* WORK TASK
How many lines in the items below contain the word "left"? Reply with the number alone.

[Items from a data source]
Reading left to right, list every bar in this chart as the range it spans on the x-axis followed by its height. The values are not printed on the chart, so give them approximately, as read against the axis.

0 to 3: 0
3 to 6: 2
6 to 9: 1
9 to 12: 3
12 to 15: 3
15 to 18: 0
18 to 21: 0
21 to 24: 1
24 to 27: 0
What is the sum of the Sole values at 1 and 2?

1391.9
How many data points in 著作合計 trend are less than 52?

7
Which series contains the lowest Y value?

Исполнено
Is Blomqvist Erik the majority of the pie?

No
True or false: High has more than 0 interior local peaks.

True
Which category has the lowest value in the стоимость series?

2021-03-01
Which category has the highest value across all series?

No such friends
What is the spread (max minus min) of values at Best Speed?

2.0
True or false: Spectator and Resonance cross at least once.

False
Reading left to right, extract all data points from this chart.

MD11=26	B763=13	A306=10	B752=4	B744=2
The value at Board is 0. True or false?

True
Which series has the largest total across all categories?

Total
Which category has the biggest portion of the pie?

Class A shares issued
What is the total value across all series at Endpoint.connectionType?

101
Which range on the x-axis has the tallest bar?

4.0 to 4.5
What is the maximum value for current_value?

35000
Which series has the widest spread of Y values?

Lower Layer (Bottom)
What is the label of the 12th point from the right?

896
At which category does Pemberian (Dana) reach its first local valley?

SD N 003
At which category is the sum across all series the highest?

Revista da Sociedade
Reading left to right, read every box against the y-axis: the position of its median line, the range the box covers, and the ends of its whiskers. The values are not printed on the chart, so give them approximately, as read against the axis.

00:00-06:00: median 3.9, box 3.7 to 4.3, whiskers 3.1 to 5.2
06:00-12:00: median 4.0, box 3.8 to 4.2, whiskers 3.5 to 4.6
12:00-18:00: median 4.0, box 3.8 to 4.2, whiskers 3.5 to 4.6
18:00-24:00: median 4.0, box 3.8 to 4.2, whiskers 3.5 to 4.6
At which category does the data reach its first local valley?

* RESPONSE FOR THIS EXERCISE
3